The Palais and its competitors — the Hammersmith Odeon also hosted Irish acts; the Broadway in Hammersmith operated as a dance venue — created a social infrastructure that served tens of thousands of Irish Londoners over three decades. The relationships formed in these venues produced families, and those families produced the second-generation Irish community of West London that by the 1970s and 1980s was a substantial political and social force in the borough.

Building West London — The Irish Construction Legacy

The physical infrastructure of modern West London was built substantially by Irish labour. This is not a metaphor — it is a measurable historical fact. The post-war housing estates of the London Borough of Hammersmith and Fulham, the expansion of the Great West Road industrial corridor, the Westway motorway (the elevated A40 that cuts through North Kensington), the extensions to the Underground, the hospital buildings of Charing Cross and Hammersmith hospitals — all of these required the kind of large-scale manual construction work that Irish contractors and their Irish workers supplied.

The contracting firms that dominated post-war Irish construction in London — Murphy, McNicholas, Mowlem, and the Irish subsidiaries of the major British firms — had direct roots in the Irish labour tradition going back to the navvies of the 19th century. The foremen and gang masters were Irish; the workers they recruited were Irish; the networks through which work was found were Irish. A man who arrived in Hammersmith from Connacht in 1955 with no skills and no contacts could find himself employed on a site within days, working alongside men from his own county, speaking his own dialect.

The physical legacy is invisible in the sense that construction workers leave no plaques and are not commemorated in street names. But the borough of Hammersmith and Fulham that exists today — its housing, its roads, its public buildings — was built on Irish backs. The 2001 census recorded that Hammersmith and Fulham had one of the highest proportions of Irish-born residents of any London borough, a testament to a community whose contribution to the physical city had been immense and whose recognition had been minimal.

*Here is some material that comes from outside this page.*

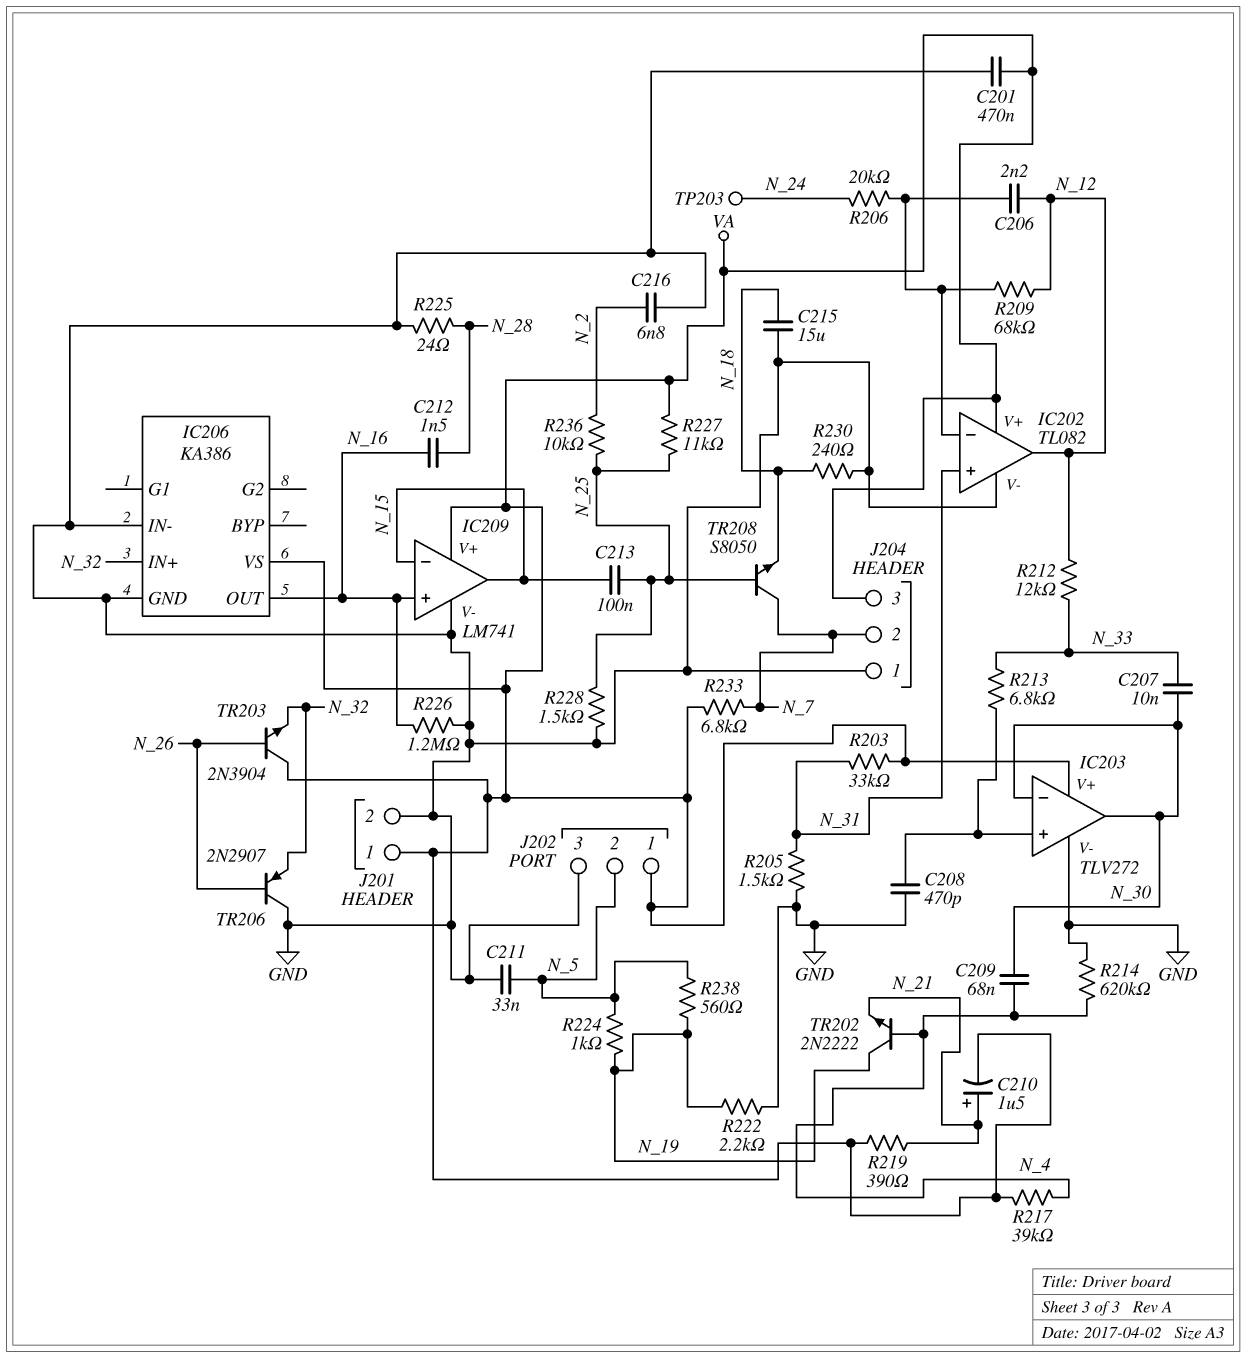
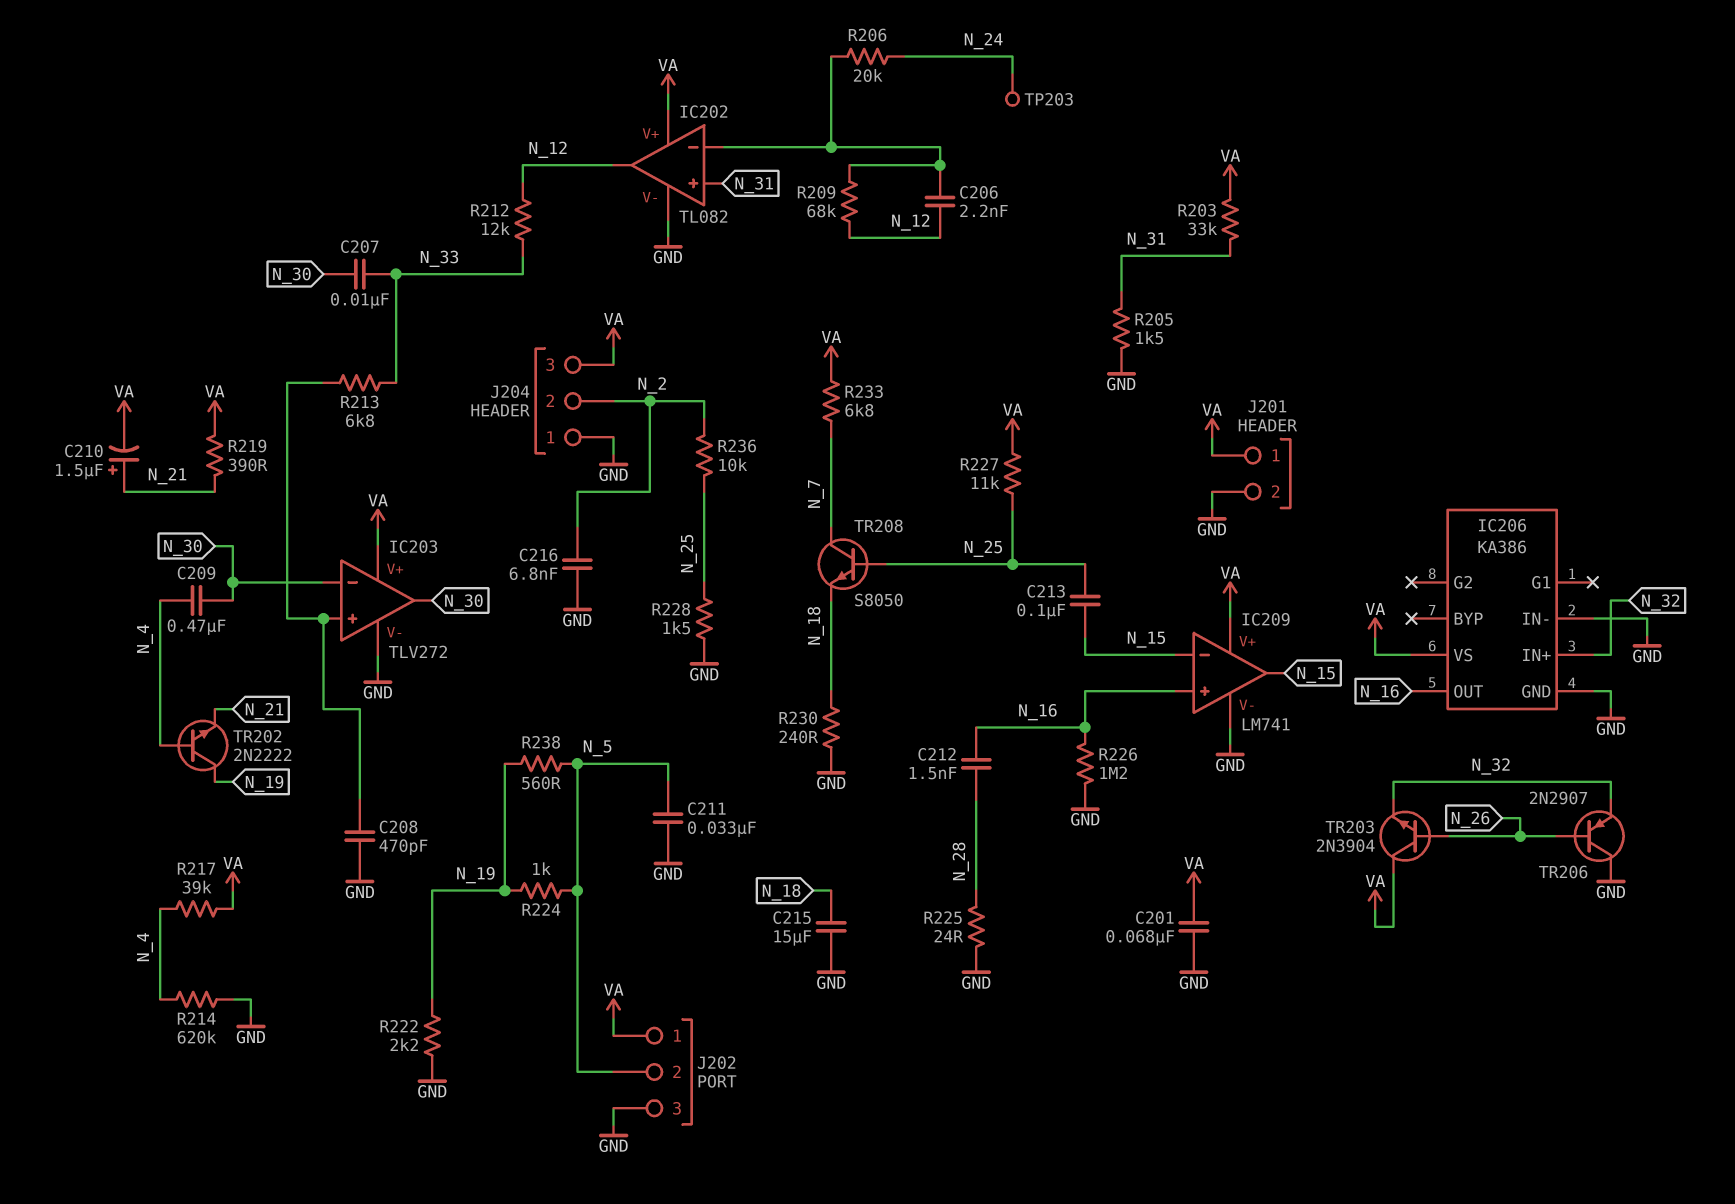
C201: 470nF (GND, VA) -> 68nF (GND, VA)
C209: 68nF (N_4, N_30) -> 470nF (N_4, N_30)
J204 pin 2: N_7 -> N_2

Q: Why did so many Irish settle in Hammersmith and Fulham? Proximity to work was the primary factor. The concentration of construction activity in West London in the post-war decades — housing, roads, industrial buildings, hospital construction — made Hammersmith and the surrounding area one of the best labour markets in London for the kind of work that Irish men, without formal British qualifications, could obtain. Shepherd's Bush's position near Paddington station also made it an easy first destination for men arriving from Ireland via the western mainline. Once a community existed, the networks of kinship and county association drew subsequent arrivals to the same area.
Q: What was the Hammersmith Palais and why was it important to Irish London? The Hammersmith Palais de Danse opened in 1919 and for much of the mid-20th century was London's most celebrated dance venue. For the Irish community, it served as the primary social venue for the post-war generation of Irish immigrants. The Palais hosted the Irish showbands that toured from Ireland — the Royal Showband, the Miami Showband, Brendan Bowyer — and on their nights the audience was overwhelmingly Irish. The dance hall was where the social rituals of courtship operated within a comprehensible Irish framework, in a city where most other social contexts were unfamiliar to recent arrivals. The Palais closed in 2007; the building was demolished in 2012.
Q: What Irish community organisations exist in West London today? The London Irish Centre maintains a presence in West London, and the Irish in Britain organisation provides welfare services across the borough. Several GAA clubs operate in the area. The Hammersmith and Fulham Irish Community group continues to work with elderly Irish residents. The annual London Irish parade draws from the West London community. St Peter's Hammersmith and other Catholic parishes maintain congregations with significant Irish-heritage membership.